In trade news, the Republican Party is starting to question President Trump‘s aggressive imposition of tariffs on Chinese imports. Senator Chuck Grassley who has been faithful to Trump has emerged as a critic on trade and said, “I’m not sure if you talk to him face to face, he hears everything you say.” Senate Majority leader Mitch McConnell said, “Ultimately, nobody wins a trade war unless there is an agreement at the end, after which tariffs go away.” Trump has emerged as having no endgame in sight contradicting himself on the China trade war that he launched, first saying that he thought it would end soon and then speculating that it might drag on.

More details have emerged in a fatal police shooting in Baytown, Texas near Houston. Authorities have not released the name of the police officer who fired shots at a black woman named Pamela Shantay Turner on Monday night. A witness shot a video of the shooting which then spread across social media. The video showed Turner shouting that she was pregnant moments before being fatally shot. The officer in question says that she grabbed his taser and used it on him. Baytown police Lt. Steve Dorris expressed sympathy for the officer who has been put on paid leave, saying that cops who kill, “need time to cope with that and wrap their brains around what transpired.” Dorris also slammed the witness for sharing the video of the shooting saying, “It’s extremely disrespectful for everybody involved.”

More than a dozen governments and technology firms on Tuesday in Paris, unveiled a campaign aimed at the online spread of hate in response to the recent mass shooting in Christchurch, New Zealand. The US refused to endorse the “Christchurch Call,” saying it curtailed free speech rights. New Zealand’s Prime Minister Jacinda Ardern and French President Emmanuel Macron organized the call. Ardern in an interview with CNN’s Christiane Amanpour on gun control said she does not understand how the US permits it high levels of gun violence.

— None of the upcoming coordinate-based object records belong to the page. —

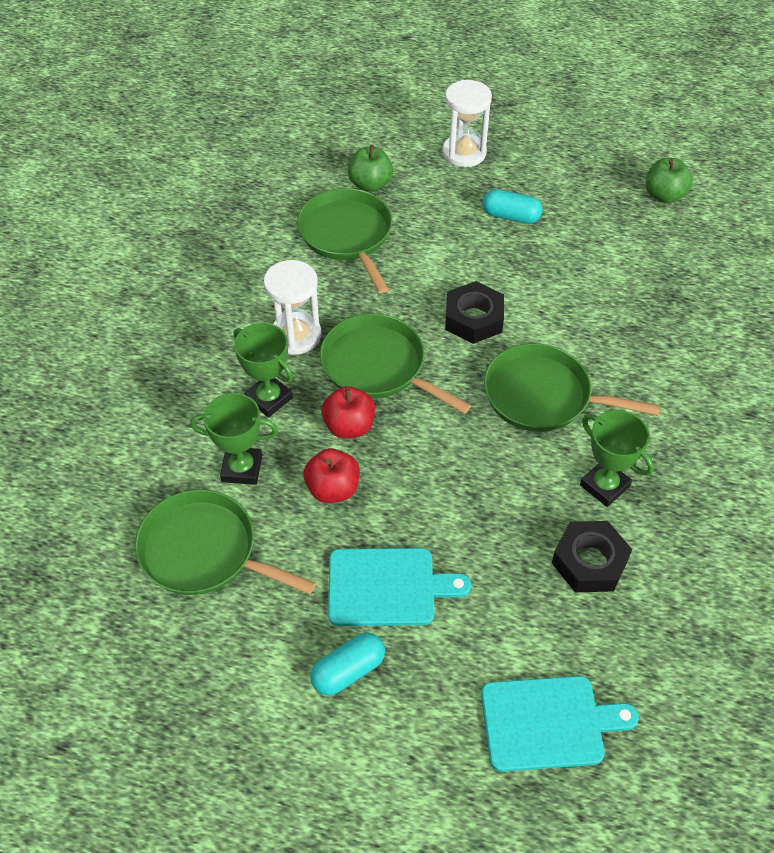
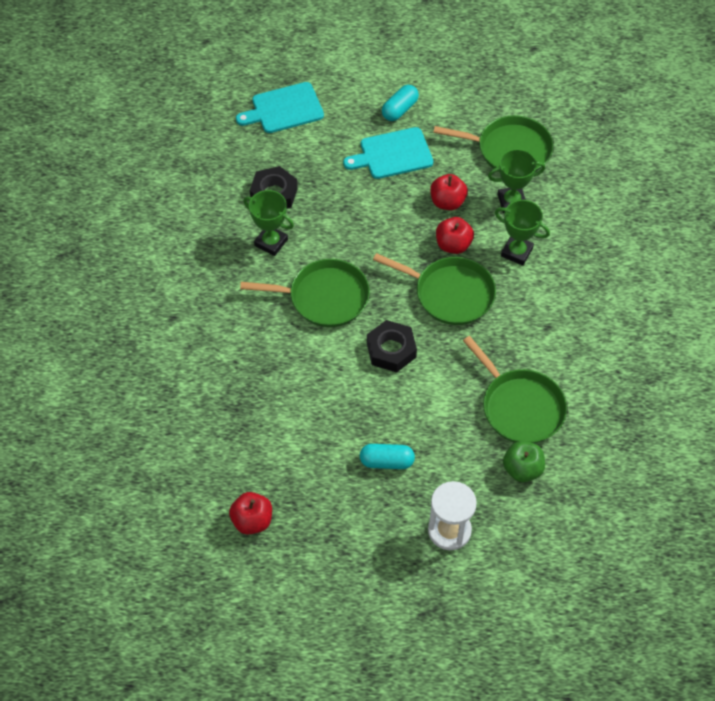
camera: 165 degrees right, 5 degrees up
(296, 335) = (520, 304): white hourglass -> none
(664, 195) = (252, 521): green apple -> red apple

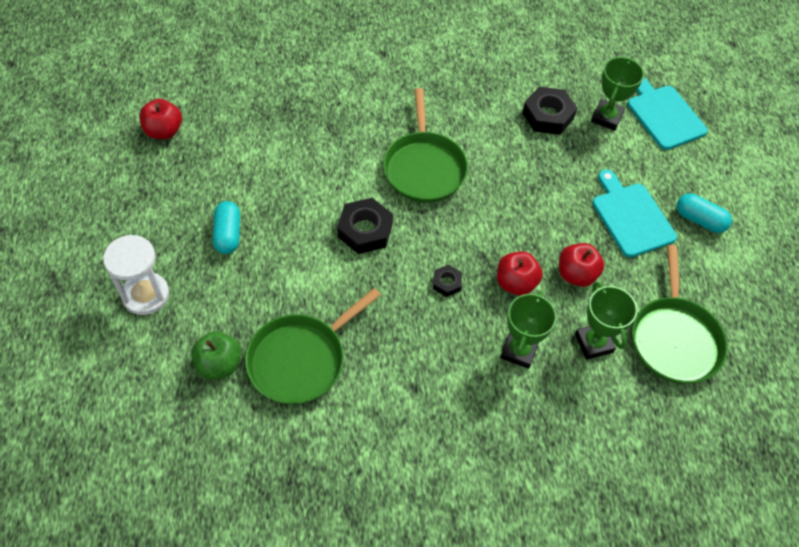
camera: 80 degrees right, 0 degrees up
(271, 242) = (485, 118): green trophy -> green trophy (606, 117)
(450, 294) = (447, 283): green pan -> black nut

In other news, the man accused of entering a Synagogue in Poway near San Diego, California, and killing one person has pleaded not-guilty He also pleaded not guilty to similar charges in vandalism of a mosque in Escondido. The man, whose name and face we choose not to publicize, said he was inspired by the Christchurch massacre of Muslims and told a 9-11 dispatcher that he attacked the synagogue, “because Jewish people are destroying the white race.” Meanwhile, Republican lawmakers Mitch McConnell and Kevin McCarthy published an op-ed in the Washington Post on Tuesday denouncing the Boycott, Divestment, and Sanctions movement against Israel saying it promotes anti-Semitism. They cited the Poway synagogue shooting despite the fact that the suspected shooter appeared to be inspired more by Republican leaning white-supremacist values than by criticism of Israel’s treatment of Palestinians.  This bait-and-switch attack on the BDS movement has become increasingly popular on the right.

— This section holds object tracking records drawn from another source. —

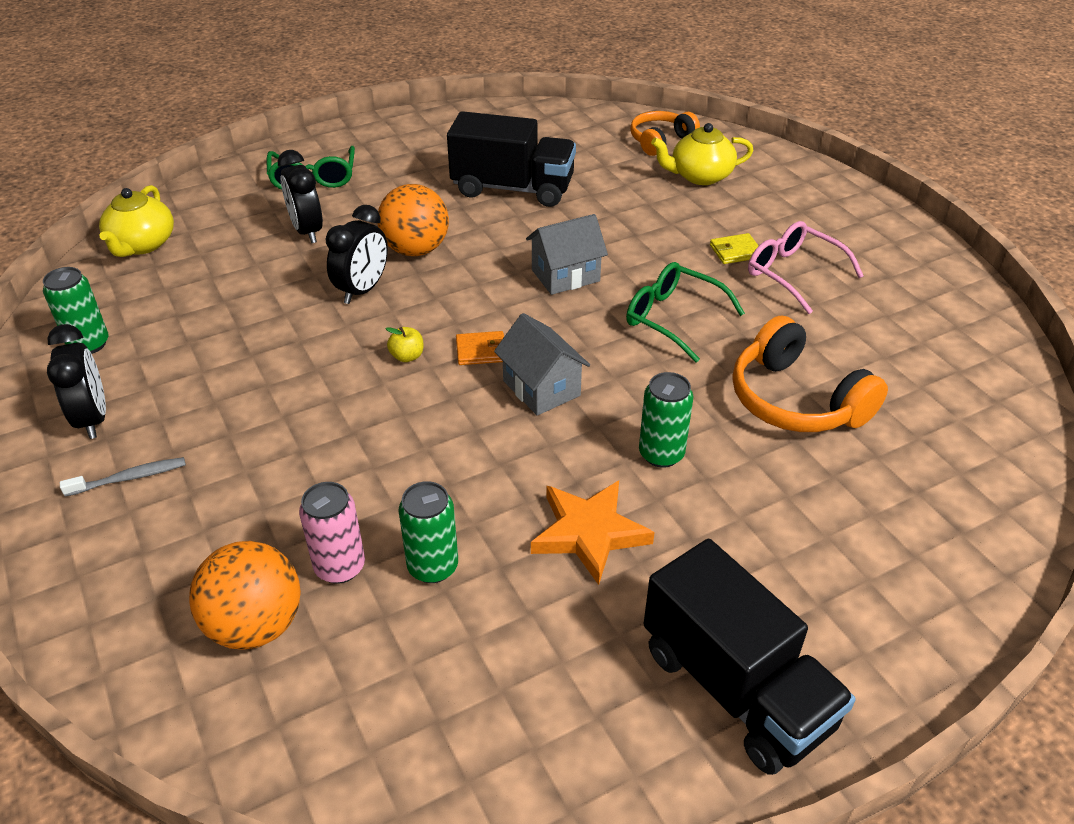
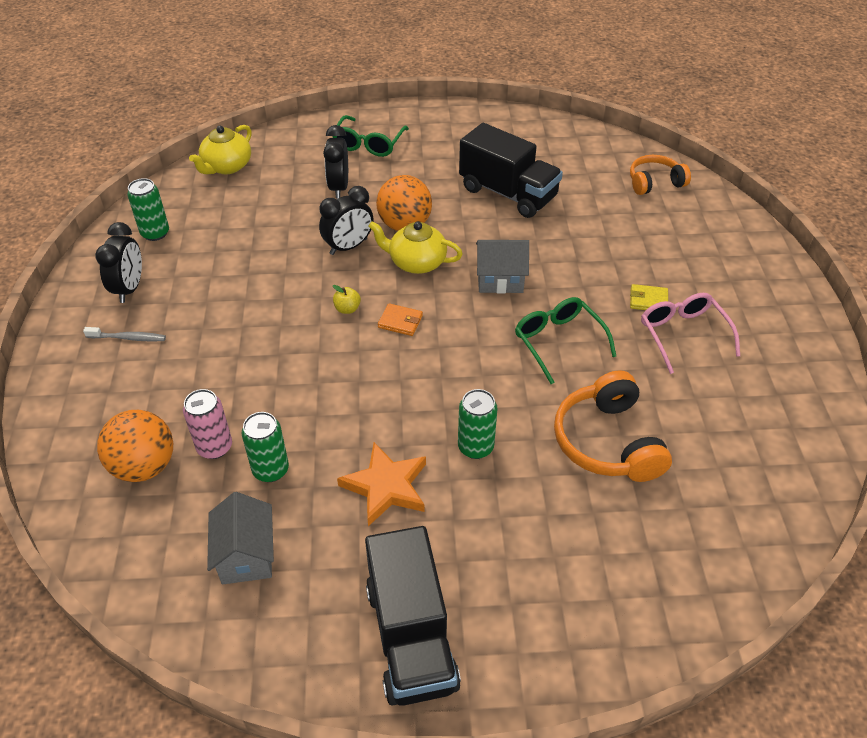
camera: 25 degrees right, 5 degrees up
(541, 388) = (424, 365): grey house -> grey house (246, 555)
(700, 176) = (666, 224): yellow teapot -> yellow teapot (416, 262)

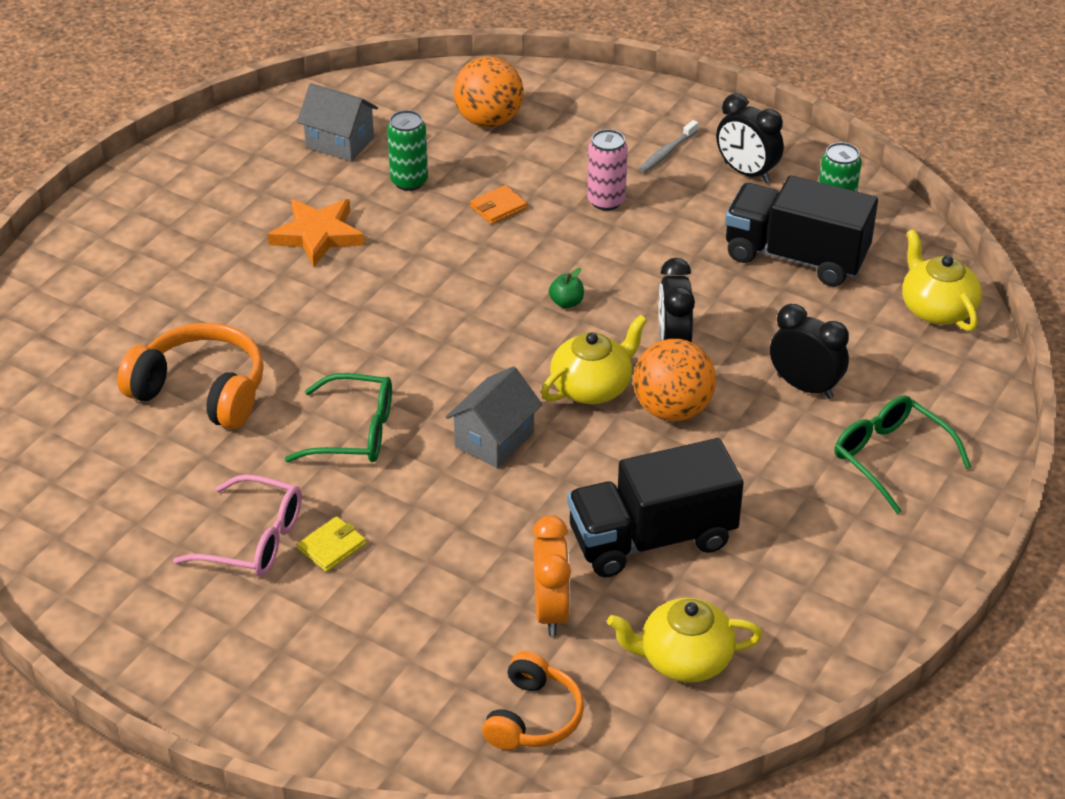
camera: 125 degrees right, 5 degrees down
(214, 447) = (469, 161): pink can -> pink can (606, 201)
(347, 309) = (566, 303): yellow apple -> green apple
(400, 321) = (508, 331): orange wallet -> orange wallet (498, 207)
(411, 636) = (177, 192): black truck -> black truck (795, 257)
(475, 447) = (296, 305): green can -> none
(568, 155) = (684, 659): none -> yellow teapot
(591, 204) = (551, 611): none -> orange clock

And finally the Los Angeles Times on Wednesday published a stunning exposé of the number of sex abuse victims within the Boy Scouts of America. According to the story, “A researcher hired by the Scouts to analyze records from 1944 to 2016 testified earlier this year that she had identified 7,819 suspected abusers and 12,254 victims.” The Times added, “But even those numbers grossly understate how many molesters infiltrated the Scouts’ ranks over the years, according to lawyers who have sued the organization on behalf of hundreds of abuse victims. Most predators were accused of abusing multiple boys, they noted, and many instances of abuse were never reported.”